Reproduction of https://bugzilla.redhat.com/show_bug.cgi?id=1816475
escription of problem:
Request to change default whitelist capability handling in Security Context Capability (SCC) definitions.
Version-Release number of selected component (if applicable):
OCP 4.3
How reproducible:
Always
Steps to Reproduce:
1. Log on to an OCP cluster.
2. Drop ALL capabilities in a Container SecurityContext
3. Add back in the specific capabilities required for the workload: assign a _native_ SecurityContextConstraint to the ServiceAccount that the Pod will be scheduled using.
4. Drop ALL capabilities from the SecurityContext and add the specific ones required back in:
containers:
securityContext:
allowPrivilegeEscalation: false
capabilities:
drop:
- ALL
add: - KILL
- CHOWN
5. Schedule the Pod for deployment using:
$ oc apply -f
6. The Pod fails to schedule, because all OpenShift native SCCs (excluding privileged) do not have any capabilities listed in the `allowedCapabilities` field of the SCC
7. In the above example, I would need to Drop every capability that is not `KILL` or `CHOWN` instead.
Actual results:
The Pod fails to schedule, because all OpenShift native SCCs (excluding privileged) do not have any capabilities listed in the `allowedCapabilities` field of the SCC.
Expected results:
The `allowedCapabilities` object should be logically populated, the pod should then schedule as expected after applying any allowed customisation, using `$ oc apply -f`.
—
I would expect for SecurityContextConstraints and the Pod Admissions controller to have some way of determining what the default capabilities are for the kubelet of the Node the Pod is to be scheduled on. This would give the ability to Drop ALL capabilities and add back in only the ones that are needed by the workload.
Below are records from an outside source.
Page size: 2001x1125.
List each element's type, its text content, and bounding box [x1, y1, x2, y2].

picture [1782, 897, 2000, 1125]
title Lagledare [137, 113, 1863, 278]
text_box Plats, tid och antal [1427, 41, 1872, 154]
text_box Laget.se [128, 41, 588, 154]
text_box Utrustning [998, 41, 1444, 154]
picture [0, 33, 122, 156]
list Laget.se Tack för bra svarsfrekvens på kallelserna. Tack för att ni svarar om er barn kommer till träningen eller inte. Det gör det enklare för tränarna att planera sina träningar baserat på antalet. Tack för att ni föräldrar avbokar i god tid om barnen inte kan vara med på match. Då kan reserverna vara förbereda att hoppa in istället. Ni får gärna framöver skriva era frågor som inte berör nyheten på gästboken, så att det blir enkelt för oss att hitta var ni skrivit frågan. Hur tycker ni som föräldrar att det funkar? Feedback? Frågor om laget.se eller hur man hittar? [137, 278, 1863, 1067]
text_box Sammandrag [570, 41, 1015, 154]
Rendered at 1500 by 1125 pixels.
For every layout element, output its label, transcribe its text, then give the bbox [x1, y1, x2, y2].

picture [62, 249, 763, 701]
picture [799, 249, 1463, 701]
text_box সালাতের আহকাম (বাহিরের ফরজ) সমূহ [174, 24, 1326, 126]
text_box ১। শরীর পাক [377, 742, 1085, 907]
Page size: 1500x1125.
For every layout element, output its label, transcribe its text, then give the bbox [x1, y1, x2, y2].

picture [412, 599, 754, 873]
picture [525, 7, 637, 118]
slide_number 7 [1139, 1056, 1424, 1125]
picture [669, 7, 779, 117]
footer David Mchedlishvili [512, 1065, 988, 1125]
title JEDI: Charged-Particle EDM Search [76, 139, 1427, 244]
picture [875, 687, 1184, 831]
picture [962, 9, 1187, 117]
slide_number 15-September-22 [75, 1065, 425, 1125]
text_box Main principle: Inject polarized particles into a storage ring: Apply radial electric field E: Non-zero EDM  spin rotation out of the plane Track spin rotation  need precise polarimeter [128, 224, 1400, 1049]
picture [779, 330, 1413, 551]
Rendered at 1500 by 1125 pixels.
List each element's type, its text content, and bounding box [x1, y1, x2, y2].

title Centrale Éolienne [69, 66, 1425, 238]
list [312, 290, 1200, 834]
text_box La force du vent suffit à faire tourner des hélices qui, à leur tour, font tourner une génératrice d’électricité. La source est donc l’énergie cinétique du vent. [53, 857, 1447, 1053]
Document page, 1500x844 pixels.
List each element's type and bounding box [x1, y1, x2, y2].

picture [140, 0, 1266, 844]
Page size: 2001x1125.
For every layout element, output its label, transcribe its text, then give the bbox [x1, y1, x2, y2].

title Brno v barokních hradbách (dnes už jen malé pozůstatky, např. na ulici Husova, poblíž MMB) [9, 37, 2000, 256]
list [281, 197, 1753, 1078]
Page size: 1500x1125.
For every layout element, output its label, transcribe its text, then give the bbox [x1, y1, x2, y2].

Alternatively, all of the namespace-safe capabilities \could be added to the default SCCs shipped with Red Hat OpenShift, so that the drop functionality can be achieved with the platform defaults.
Benefits of Enhancement
Allowing the defaults to be added into the white list of allowed capabilities by default would give the following benefits:
1. Without Drop ALL, if a new capability is added to the default set, then this is a threat vector for the workload because more capabilities have been opened up in the container
2. Dropping ALL capabilities and adding back in the ones needed is more explicit. It is the most declarative way to define the security context of a container with respect to the capabilities it has
3. If a default capability was to change, it would be automatically picked up and enforced by the platform, instead of having to change the container spec definitions for each Pod in the workload and shipping a new version of a product
Dropping all capabilities and adding back only those required to run the workload is the most prescriptive way to declare what capabilities your container needs. For the principle of least privilege to be followed as a best practice, then this format of declaring container capabilities must be followed. Otherwise the risk is run that new capabilities could be opened up in the container, and this exposes a threat vector.
IMPACT:
This impacts XX Helm operators currently in service.